Probing dynamic water molecules with rigid-ligand complexes
© Cappel and Sotriffer; licensee BioMed Central Ltd. 2009
Published: 05 June 2009
It is long known that water molecules play an important role in protein-ligand interactions. Nevertheless, most of today's computer-aided drug design methods are hardly able to predict whether upon protein-ligand complex formation a water molecule is displaced or remains in the binding pocket bridging the interaction between the binding partners. To the same extent it is challenging to accurately estimate the corresponding energetic and entropic contributions.
Since information about water effects in protein-ligand complexes are inherently difficult to obtain, we resort to a well-suited model system to study the role of water molecules by means of molecular dynamics simulations. This system consists of complexes between the cytochrome c peroxidase W191G mutant  and a set of structurally similar, small and rigid ligands with completely different interaction patterns to crystal water molecules. The engineered binding cavity is known to be polar, solvated and deeply buried. This allows to study the effects of structural water without taking into account the influences from the bulk phase. Various aspects of this model system have been the subject of earlier theoretical studies .

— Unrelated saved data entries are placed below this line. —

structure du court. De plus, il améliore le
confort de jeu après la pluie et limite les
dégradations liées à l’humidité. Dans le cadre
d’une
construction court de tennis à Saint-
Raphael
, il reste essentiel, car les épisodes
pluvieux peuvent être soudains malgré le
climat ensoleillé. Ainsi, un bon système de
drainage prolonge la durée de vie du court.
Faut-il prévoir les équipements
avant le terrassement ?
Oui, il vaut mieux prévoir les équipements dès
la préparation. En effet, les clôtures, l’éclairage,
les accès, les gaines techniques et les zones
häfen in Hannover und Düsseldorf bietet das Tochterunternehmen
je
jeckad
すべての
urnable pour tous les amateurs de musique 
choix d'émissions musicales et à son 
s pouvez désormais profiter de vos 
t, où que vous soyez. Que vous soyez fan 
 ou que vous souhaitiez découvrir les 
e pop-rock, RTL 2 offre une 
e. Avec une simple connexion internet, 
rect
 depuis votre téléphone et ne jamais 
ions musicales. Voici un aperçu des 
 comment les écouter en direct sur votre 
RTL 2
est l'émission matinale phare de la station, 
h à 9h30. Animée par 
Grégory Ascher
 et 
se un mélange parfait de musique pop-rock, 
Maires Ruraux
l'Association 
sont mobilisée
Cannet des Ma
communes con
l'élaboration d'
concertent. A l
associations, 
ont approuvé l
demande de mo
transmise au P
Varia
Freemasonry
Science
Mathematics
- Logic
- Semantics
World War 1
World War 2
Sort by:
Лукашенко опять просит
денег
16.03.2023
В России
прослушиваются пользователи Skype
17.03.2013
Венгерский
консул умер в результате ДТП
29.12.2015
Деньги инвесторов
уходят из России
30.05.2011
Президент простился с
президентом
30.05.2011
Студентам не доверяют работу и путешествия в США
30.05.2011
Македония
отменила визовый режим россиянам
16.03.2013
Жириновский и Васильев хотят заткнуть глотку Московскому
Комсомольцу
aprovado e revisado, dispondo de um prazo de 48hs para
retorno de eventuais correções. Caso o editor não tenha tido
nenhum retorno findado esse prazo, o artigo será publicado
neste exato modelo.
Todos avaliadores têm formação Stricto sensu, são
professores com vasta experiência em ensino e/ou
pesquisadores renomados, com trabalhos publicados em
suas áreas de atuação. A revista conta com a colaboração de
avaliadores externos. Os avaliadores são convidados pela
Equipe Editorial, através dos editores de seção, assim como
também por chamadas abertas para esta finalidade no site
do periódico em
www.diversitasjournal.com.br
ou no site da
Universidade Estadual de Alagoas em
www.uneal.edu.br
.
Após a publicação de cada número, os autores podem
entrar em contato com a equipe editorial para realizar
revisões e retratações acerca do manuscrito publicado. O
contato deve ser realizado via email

We use our simulation data to investigate (1) why very similar ligands show very different water interactions in the complex and (2) how the binding mode and water interaction pattern of new ligands in this cavity can be predicted. A fundamental methodical question in this context is how to properly analyse the dynamic nature of the water molecules for which for instance different metrics were calculated and tested. Finally, thermodynamic properties evaluated from the ensembles generated by MD can help to quantify the corresponding structural observations.